According to his attorneys, the board later also rejected a duty disability pension for another officer whose lungs were damaged by the coronavirus — and least 18 other officers have similar requests pending.

In a Chicago Sun-Times interview last month, Susana Mendoza blamed Mayor Lori Lightfoot, saying the mayor — who has four appointees on the police pension board — failed her brother and other officers disabled by COVID. Three Lightfoot appointees voted against Mendoza’s brother’s request for duty disability.
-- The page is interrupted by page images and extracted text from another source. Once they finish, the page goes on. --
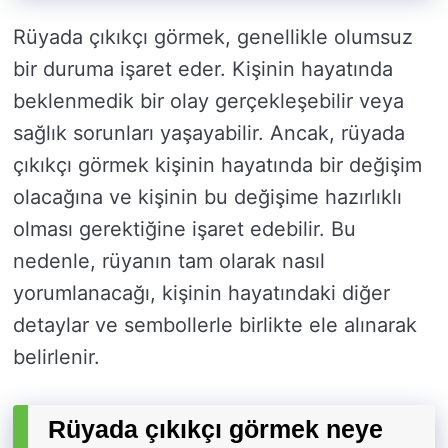
Rüyada çıkıkçı görmek, genellikle olumsuz
bir duruma işaret eder. Kişinin hayatında
beklenmedik bir olay gerçekleşebilir veya
sağlık sorunları yaşayabilir. Ancak, rüyada
çıkıkçı görmek kişinin hayatında bir değişim
olacağına ve kişinin bu değişime hazırlıklı
olması gerektiğine işaret edebilir. Bu
nedenle, rüyanın tam olarak nasıl
yorumlanacağı, kişinin hayatındaki diğer
detaylar ve sembollerle birlikte ele alınarak
belirlenir.
Rüyada çıkıkçı görmek neye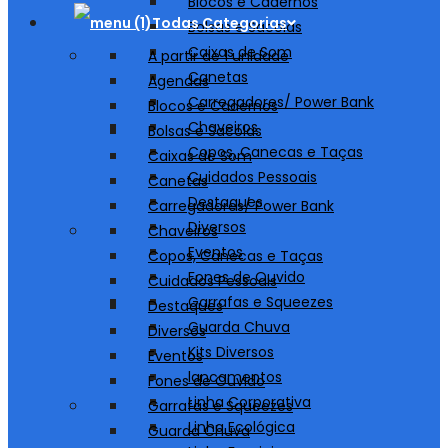
Blocos e Cadernos
Todas Categorias
Bolsas e Sacolas
Caixas de Som
A partir de 1 unidade
Canetas
Agendas
Carregadores/ Power Bank
Blocos e Cadernos
Chaveiros
Bolsas e Sacolas
Copos, Canecas e Taças
Caixas de Som
Cuidados Pessoais
Canetas
Destaques
Carregadores/ Power Bank
Diversos
Chaveiros
Eventos
Copos, Canecas e Taças
Fones de Ouvido
Cuidados Pessoais
Garrafas e Squeezes
Destaques
Guarda Chuva
Diversos
Kits Diversos
Eventos
lancamentos
Fones de Ouvido
Linha Corporativa
Garrafas e Squeezes
Linha Ecológica
Guarda Chuva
"It was the mayor and her hand-picked board that made this decision knowingly," Mendoza said then. "Anyone who knows anything about how those pension funds run knows that the mayoral appointees work only at the behest of the mayor and take their marching orders from the mayor."

Lightfoot responded by saying she didn’t have anything to do with those votes.
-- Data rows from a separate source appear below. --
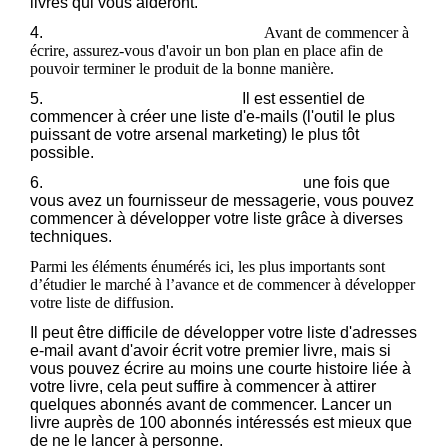
livres qui vous aideront.
4.
Conseils pour écrire un bon livre :
Avant de commencer à
écrire, assurez-vous d'avoir un bon plan en place afin de
pouvoir terminer le produit de la bonne manière.
5.
Créez votre liste d'e-mails :
Il est essentiel de
commencer à créer une liste d'e-mails (l'outil le plus
puissant de votre arsenal marketing) le plus tôt
possible.
6.
Développez votre liste de diffusion :
une fois que
vous avez un fournisseur de messagerie, vous pouvez
commencer à développer votre liste grâce à diverses
techniques.
Parmi les éléments énumérés ici, les plus importants sont
d’étudier le marché à l’avance et de commencer à développer
votre liste de diffusion.
Il peut être difficile de développer votre liste d'adresses
e-mail avant d'avoir écrit votre premier livre, mais si
vous pouvez écrire au moins une courte histoire liée à
votre livre, cela peut suffire à commencer à attirer
quelques abonnés avant de commencer. Lancer un
livre auprès de 100 abonnés intéressés est mieux que
de ne le lancer à personne.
Joaquin Mendoza’s former boss, Eric Winstrom, a former Area 5 detectives commander who is now police chief in Grand Rapids, Mich., had testified before the pension board that the sergeant contracted the virus on the job and deserved a duty disability.

And Eugene Roy, a former chief of detectives who was a member of the police pension board member during Mayor Richard M. Daley’s administration, told the Sun-Times he heard from sources that "the order came down from City Hall that no one is to get a duty disability for COVID."

Regarding the duty disability legislation now in Springfield, City Hall is taking a "neutral" position.

The House committee voted 9-0 in favor of the measure, which goes now to the full House.

Under previous legislation, cops and firefighters who die because of COVID are presumed to have contracted the illness as a result of an act of duty, entitling them to full benefits. But that law didn’t extend to first-responders who survive the disease.

"Honestly, you should not be punished for living," Susana Mendoza told the House committee.